There was no nationwide coal strike in World War I, and the industrial demand did not approach our present needs. But there was a railroad car shortage and a badly snarled transportation system in our one wartime winter, which, with severe cold in January and February 1918, made that winter for many a time of prolonged discomfort.
All plants and offices, except government offices and the most essential industries, shut down on Monday. Bars were also closed on Monday, even though there was no liquor shortage then. Streetcars loaded and discharged passengers at every second or third stop to save electricity. And though nobody had ever heard of the dimout, unnecessary outdoor lighting was prohibited on certain nights of the week. Some states imposed even more rigid controls.

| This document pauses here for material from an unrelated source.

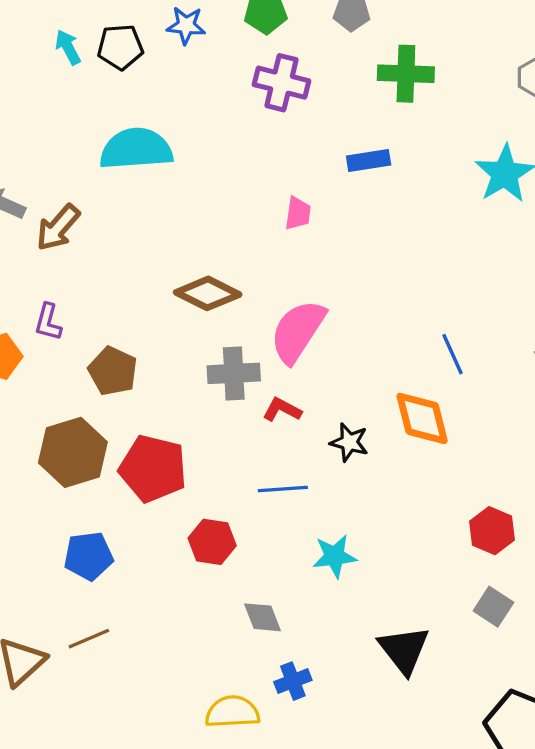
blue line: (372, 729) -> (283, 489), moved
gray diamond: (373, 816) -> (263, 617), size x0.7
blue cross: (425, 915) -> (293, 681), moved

A cold and angry mob in Philadelphia stormed coal trains as they arrived in the yards. In West Virginia, ministers left their pulpits to mine coal. A group of 200 Kentucky businessmen were volunteer miners in their spare hours; a band escorted them to the mine and women fed coffee and doughnuts to the night shift.

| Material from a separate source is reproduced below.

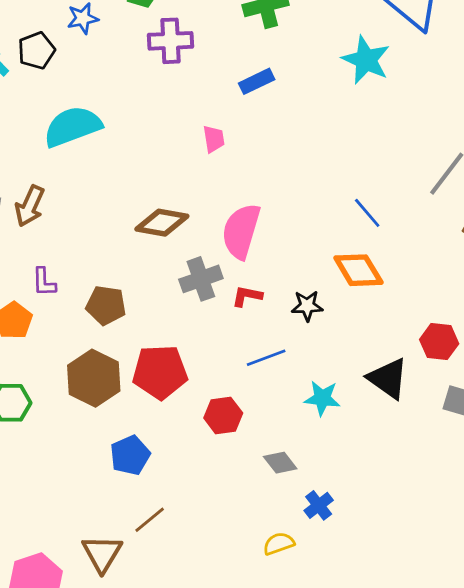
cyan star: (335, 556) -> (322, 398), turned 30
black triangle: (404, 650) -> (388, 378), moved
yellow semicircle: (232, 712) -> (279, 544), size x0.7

We had no radio, no OWI, and no government-made movies to spread information 26 years ago, but an extensive program of education for coal users was set up. There was a “Tag Your Shovel Day” when schoolchildren tied tags with printed coal-saving instructions on the family shovel. Thirteen million pamphlets on “Coal Saving at Home” were distributed. Many cities had “discussion stations” were householders could learn the care and economical feeding of furnaces. Factories were urged to wash their windows, let in the daylights, and turn off the lights.

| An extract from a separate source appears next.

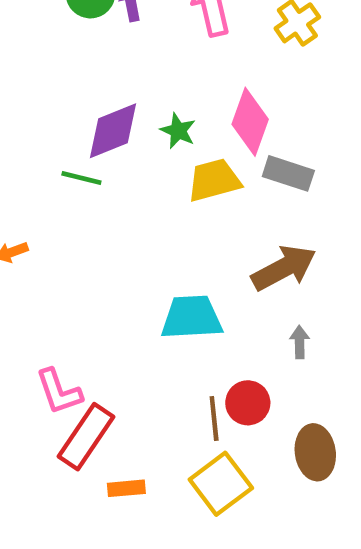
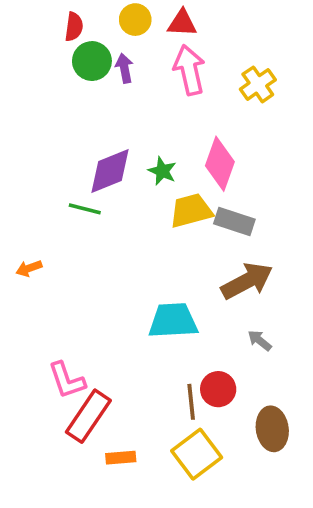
gray rectangle: (288, 173) -> (234, 221), moved
gray arrow: (300, 342) -> (260, 340), turned -50

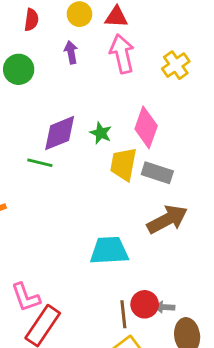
green circle: (92, 61) -> (19, 69), moved
yellow trapezoid: (191, 211) -> (123, 164), turned -64
gray arrow: (260, 340) -> (164, 307), moved, turned -36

Wartime America did what it could in that 1917-18 winter, and yet a lot of people were cold, a lot of people will be cold this winter, too, in spite of forewarning and more complete information on making your coal supply last longer. Distribution is in better order and the railroads, though overtaxed, are functioning admirably. But the demand is tremendous. And four work stoppages in recent months didn’t help a bit.
Everyone will have to take every fuel-saving precaution possible in the cold months ahead if we are to get through in tolerable comfort, for the situation is undeniably serious. After that there isn’t much to do except shiver and bear it, remembering that most people who went through the cold discomfort of 1917-18 have long since forgotten it.